• EXERCISE AIM: Your answer must hold only the lines below from the line containing "Someone carried the altavoz/negro" through the line containing "Someone carried the reloj de pared from <198, 144, 251, 194>", each reproduced exactly.

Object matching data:
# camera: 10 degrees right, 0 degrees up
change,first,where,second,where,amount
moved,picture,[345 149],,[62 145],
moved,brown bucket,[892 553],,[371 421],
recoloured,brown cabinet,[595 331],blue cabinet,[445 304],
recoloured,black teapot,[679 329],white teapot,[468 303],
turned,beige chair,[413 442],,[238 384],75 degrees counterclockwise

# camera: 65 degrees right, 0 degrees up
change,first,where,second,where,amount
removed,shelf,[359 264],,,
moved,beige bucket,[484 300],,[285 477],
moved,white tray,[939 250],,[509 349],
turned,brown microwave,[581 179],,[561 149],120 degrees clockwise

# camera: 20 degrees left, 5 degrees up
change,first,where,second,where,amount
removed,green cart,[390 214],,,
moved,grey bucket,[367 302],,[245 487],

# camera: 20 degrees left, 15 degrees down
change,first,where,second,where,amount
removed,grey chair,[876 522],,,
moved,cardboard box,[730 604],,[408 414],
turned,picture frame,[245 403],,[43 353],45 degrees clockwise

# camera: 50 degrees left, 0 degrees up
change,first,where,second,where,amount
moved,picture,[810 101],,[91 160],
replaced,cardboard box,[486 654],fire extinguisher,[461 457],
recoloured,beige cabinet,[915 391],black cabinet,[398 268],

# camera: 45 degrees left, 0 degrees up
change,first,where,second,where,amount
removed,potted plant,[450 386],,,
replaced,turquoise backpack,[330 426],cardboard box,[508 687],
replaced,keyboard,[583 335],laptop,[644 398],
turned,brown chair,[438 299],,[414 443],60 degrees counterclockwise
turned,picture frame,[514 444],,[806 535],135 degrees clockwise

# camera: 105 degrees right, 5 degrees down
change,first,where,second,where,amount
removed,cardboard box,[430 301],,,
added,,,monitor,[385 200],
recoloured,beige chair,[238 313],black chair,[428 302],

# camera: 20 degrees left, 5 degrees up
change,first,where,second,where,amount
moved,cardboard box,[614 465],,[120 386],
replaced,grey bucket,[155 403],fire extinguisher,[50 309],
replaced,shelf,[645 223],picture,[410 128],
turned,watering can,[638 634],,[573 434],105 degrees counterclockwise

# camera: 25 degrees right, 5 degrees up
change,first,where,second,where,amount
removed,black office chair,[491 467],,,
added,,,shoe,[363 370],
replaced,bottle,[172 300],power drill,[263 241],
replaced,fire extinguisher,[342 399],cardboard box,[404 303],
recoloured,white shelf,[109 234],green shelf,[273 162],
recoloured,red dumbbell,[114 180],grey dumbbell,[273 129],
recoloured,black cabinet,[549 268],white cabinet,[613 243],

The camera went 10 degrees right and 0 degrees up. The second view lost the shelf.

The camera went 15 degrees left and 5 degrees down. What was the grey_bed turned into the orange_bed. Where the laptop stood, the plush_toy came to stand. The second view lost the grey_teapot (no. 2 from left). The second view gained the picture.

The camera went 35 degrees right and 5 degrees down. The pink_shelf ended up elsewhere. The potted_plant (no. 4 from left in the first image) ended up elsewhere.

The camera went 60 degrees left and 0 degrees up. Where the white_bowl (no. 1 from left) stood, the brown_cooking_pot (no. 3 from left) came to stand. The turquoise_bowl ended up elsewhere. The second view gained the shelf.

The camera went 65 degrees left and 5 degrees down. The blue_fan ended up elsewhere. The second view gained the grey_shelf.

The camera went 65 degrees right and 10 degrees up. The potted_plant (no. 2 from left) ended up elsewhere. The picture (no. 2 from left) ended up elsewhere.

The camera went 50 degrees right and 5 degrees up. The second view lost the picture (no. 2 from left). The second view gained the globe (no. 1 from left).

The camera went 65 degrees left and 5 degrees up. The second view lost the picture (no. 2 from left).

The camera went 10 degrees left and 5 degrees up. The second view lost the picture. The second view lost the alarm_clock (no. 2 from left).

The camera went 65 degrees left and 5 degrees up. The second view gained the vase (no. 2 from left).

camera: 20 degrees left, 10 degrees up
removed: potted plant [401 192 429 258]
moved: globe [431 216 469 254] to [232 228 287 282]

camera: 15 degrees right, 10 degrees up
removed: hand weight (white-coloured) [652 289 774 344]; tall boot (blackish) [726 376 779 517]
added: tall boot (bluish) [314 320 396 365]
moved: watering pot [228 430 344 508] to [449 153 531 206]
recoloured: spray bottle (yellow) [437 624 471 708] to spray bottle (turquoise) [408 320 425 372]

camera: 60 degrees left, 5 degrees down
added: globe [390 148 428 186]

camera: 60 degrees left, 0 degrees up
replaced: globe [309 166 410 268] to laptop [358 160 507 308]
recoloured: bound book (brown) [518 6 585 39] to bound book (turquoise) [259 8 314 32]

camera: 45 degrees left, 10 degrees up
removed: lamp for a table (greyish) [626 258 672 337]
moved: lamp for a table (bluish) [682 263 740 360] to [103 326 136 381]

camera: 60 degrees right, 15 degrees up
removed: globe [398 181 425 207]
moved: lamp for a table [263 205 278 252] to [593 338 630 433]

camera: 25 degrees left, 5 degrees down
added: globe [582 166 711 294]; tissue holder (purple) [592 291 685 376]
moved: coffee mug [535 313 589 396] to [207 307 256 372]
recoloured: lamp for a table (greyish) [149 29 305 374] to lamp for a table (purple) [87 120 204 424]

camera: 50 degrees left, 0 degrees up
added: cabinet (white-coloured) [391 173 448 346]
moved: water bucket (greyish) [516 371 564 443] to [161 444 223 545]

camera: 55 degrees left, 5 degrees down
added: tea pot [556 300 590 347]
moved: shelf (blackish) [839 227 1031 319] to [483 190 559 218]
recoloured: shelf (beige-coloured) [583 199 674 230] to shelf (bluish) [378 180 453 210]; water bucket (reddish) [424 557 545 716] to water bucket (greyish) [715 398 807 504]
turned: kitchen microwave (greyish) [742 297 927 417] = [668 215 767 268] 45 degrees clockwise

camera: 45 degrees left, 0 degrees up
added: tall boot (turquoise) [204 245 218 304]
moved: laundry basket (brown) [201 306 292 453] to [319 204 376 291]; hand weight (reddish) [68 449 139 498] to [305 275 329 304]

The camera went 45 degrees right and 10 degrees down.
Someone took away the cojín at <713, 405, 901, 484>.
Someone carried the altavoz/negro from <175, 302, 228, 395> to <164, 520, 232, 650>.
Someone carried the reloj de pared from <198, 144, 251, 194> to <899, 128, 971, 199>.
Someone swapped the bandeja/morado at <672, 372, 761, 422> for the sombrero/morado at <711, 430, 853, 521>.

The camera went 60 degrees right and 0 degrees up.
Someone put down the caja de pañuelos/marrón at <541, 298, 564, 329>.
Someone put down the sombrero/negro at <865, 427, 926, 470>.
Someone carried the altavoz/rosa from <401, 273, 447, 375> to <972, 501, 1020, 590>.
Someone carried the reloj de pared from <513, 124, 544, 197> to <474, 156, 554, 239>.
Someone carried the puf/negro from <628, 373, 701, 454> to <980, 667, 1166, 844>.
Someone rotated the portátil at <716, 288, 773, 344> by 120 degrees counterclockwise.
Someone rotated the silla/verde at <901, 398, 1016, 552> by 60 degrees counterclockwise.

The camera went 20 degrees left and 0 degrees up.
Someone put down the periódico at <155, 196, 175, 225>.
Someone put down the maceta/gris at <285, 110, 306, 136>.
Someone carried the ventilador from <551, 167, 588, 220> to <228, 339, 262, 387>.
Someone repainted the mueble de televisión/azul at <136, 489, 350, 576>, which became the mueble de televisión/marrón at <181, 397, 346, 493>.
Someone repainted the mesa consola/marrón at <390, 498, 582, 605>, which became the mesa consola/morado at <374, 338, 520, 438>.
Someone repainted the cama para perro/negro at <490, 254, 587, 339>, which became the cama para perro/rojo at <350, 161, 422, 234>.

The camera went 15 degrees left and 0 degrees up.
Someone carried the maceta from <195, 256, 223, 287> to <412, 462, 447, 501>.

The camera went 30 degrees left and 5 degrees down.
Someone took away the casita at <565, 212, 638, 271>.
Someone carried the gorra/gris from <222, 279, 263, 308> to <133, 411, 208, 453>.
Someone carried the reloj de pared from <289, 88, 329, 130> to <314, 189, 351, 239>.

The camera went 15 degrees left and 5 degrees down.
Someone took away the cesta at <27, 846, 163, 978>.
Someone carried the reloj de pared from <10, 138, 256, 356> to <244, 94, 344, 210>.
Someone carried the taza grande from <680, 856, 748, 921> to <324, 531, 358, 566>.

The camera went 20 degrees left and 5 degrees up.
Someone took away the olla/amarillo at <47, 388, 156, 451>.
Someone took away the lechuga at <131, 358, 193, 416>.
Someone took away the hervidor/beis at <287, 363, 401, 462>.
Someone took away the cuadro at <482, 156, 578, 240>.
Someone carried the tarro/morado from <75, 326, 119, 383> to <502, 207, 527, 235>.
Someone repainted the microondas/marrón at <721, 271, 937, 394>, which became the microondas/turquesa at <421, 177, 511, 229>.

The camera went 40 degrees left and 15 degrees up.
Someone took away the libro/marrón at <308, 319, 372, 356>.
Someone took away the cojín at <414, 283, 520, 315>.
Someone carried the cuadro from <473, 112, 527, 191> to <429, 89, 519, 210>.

• TASK RESULT:
Someone carried the altavoz/negro from <175, 302, 228, 395> to <164, 520, 232, 650>.
Someone carried the reloj de pared from <198, 144, 251, 194> to <899, 128, 971, 199>.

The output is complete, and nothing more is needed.